Hurricane Isaac brought extensive rainfall and storm surges along the Gulf Coast, resulting in widespread flooding and power outages in Louisiana, Mississippi and Alabama. However, due to newly released evidence linking the aftermath of Japan’s 2011 earthquake with an increase in the occurrence of cardiovascular events, new GlobalData analysis has questioned what role this latest disaster might play in the incidence of CV events in areas affected by the storm and how far the harm caused by Hurricane Isaac extends beyond the expected.
The great Japanese earthquake and consequent tsunami of March 11, 2011, which hit the northeast coast of Japan with a magnitude of 9.0 on the Richter scale, was one of the largest ocean-trench earthquakes ever recorded in Japan. In addition to claiming the lives of almost 16,000 and destroying nearly 400, 000 homes, the disaster resulted in a sharp increase in the number of CV events. This trend has been reported before, following similar incidences in Japan, China and the U.S. According to cardiologist Dr. Hiroaki Shimokawa, however, related studies only reported the short-term occurrence of individual CV events and not the mid-term effects of large-scale earthquakes.
Dr. Shimokawa and colleagues from the Tohoku University Graduate School of Medicine at Sendai, Japan, reviewed all 124,152 ambulance transport records in the Miyagi prefecture dating from February 11 to June 30 for each year from 2008 to 2011. Incidence records from before, during and after the disaster were compared, and earthquake aftershocks logged according to a seismic intensity of 1 or greater.
Results showed that the weekly occurrence of five conditions – heart failure (HF), acute coronary syndrome (ACS), stroke, cardiopulmonary arrest (CPA) and pneumonia – were considerably higher in the wake of the disaster than in the previous three years. The occurrence of HF and pneumonia showed a sustained increase for longer than six weeks following the tsunami, whereas those of ACS and CPA showed a rapid increase followed by a sharp decline. It was also found that the incidence of stroke and CPA increased when an aftershock of magnitude 7.0 hit on April 7, 2011.
According to Dr. Shimokawa, neither age, sex nor area of residence had a significant impact on the occurrence of CV events during or following the tsunami. The disruption to transport following the tsunami delayed the delivery of medications such as antihypertensive or antithrombotic drugs, which may have contributed to the significant climb in CV events. There was also a jump in the occurrence of ventricular tachyarrhythmias in patients with implantable cardiac defibrillators. At the European Society of Cardiology Congress in Munich, Dr. Shimokawa reported that in 2008 the incidence of confirmed cardiovascular disease (CVD) diagnoses in the Miyagi prefecture was 17,000. This increased to 20,000 diagnoses in 2011. Taken all together, Dr. Shimokawa believes that the discontinuation of drugs combined with patients’ rising blood pressure and the increased occurrence of tachyarrhythmia and infections contributed to the increased incidence of CV events.

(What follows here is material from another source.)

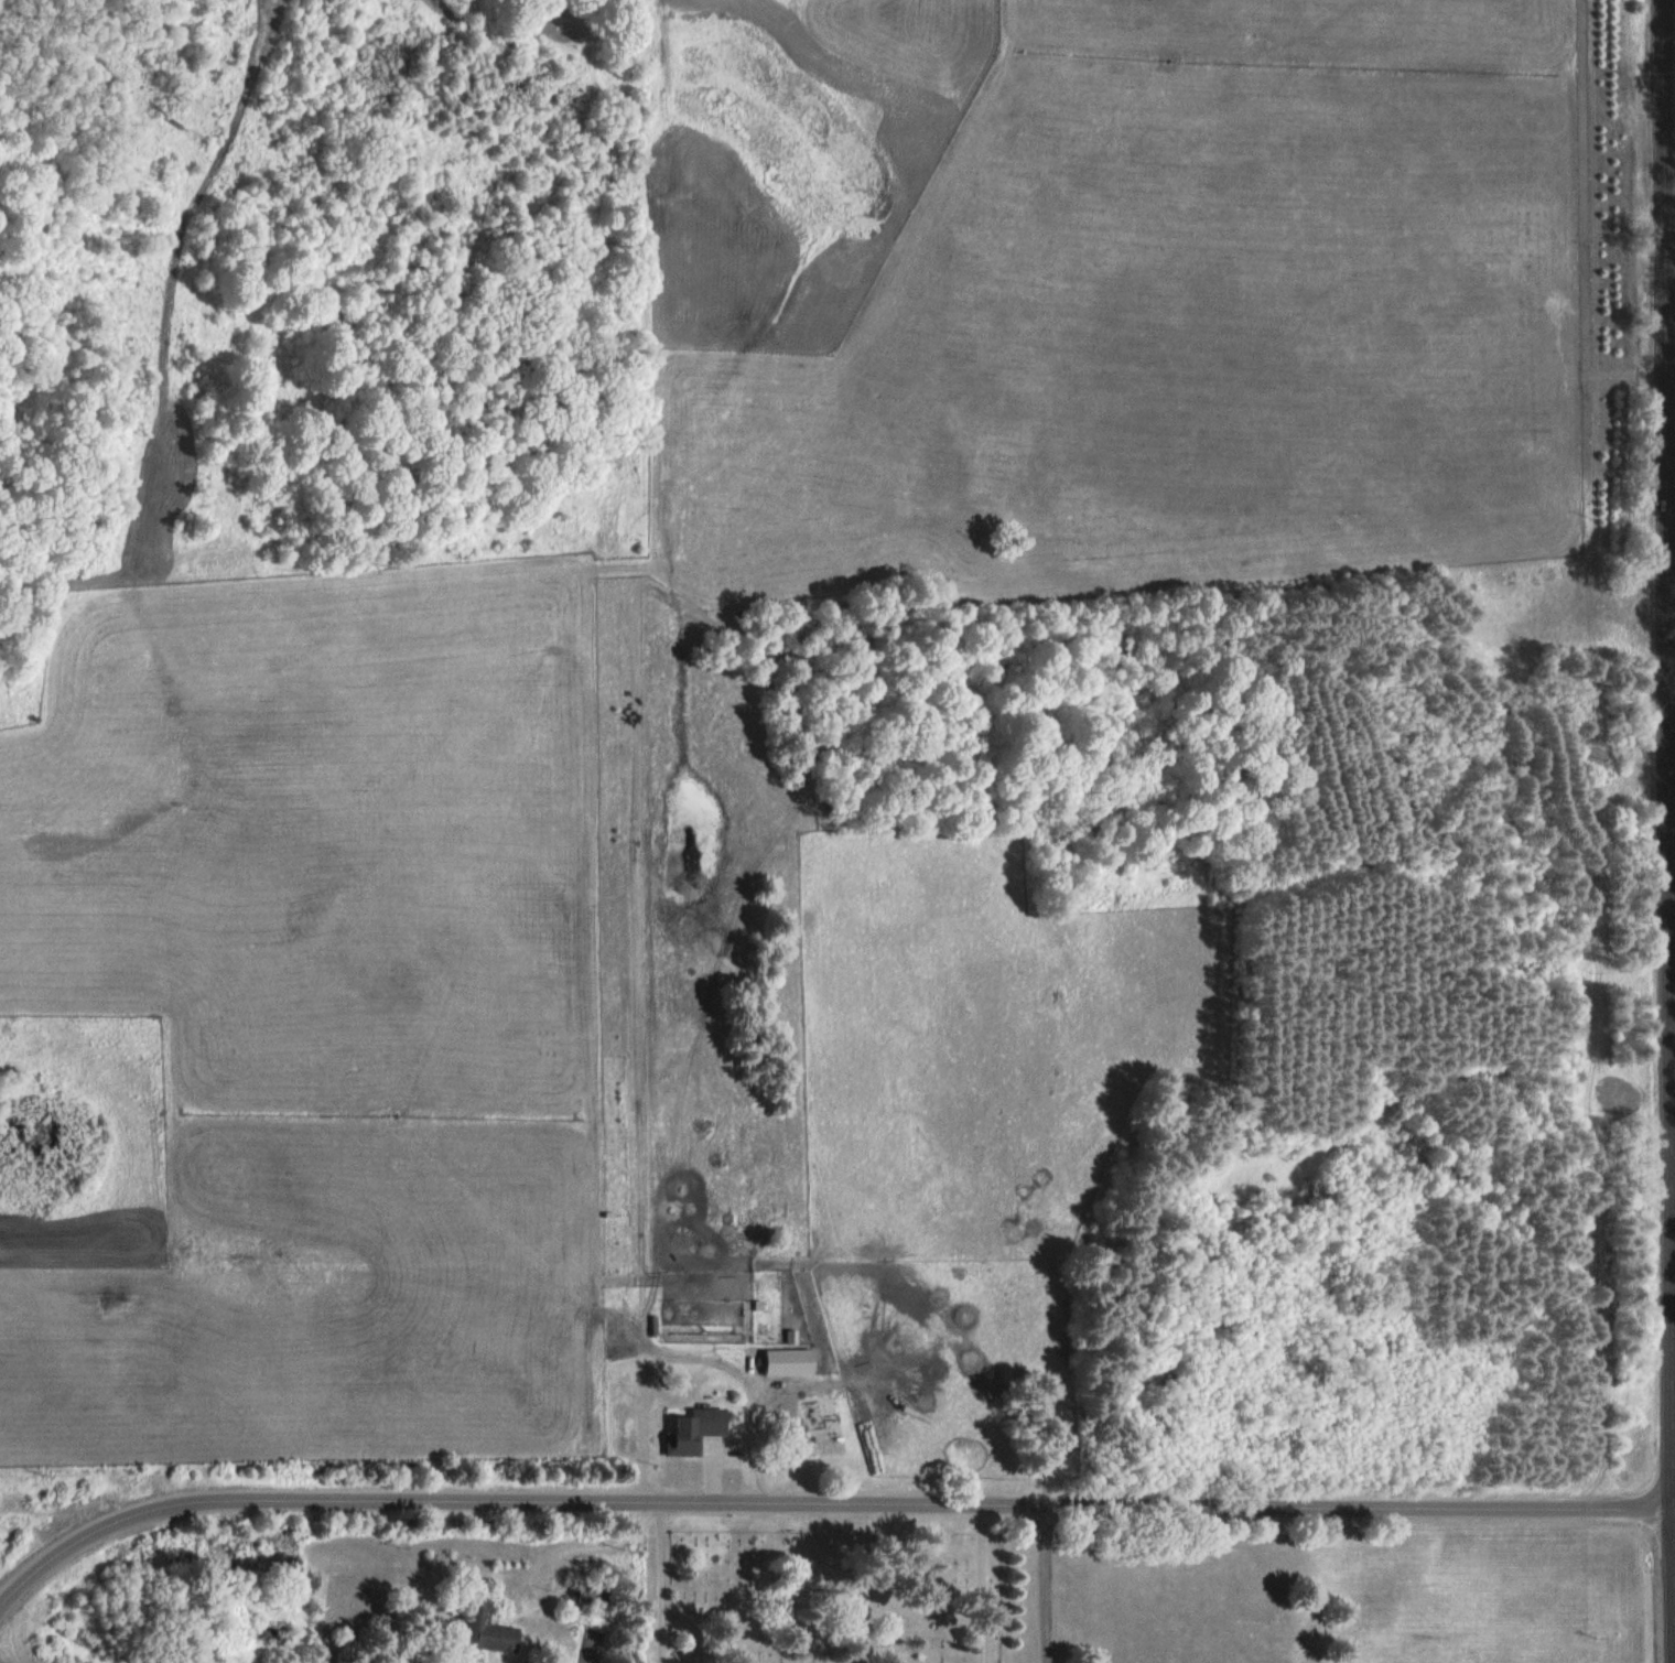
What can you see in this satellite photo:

When it comes to natural disasters such as earthquakes, hurricanes and tornadoes, the resulting disruptions are shown to have a negative impact on the health of the affected population. It is widely accepted through medical research that post-traumatic stress, which is induced by such events, may increase the risk of CV events. As a result, patients who have previously gone undiagnosed with CVD may come to light in the aftermath of such disasters. Accordingly, it is possible that the aftermath of Hurricane Isaac may trigger a surge in the number of CV events and the amount of patients diagnosed with CVD, but when compared to Japan’s 2011 earthquake, the scale is likely to be less substantial.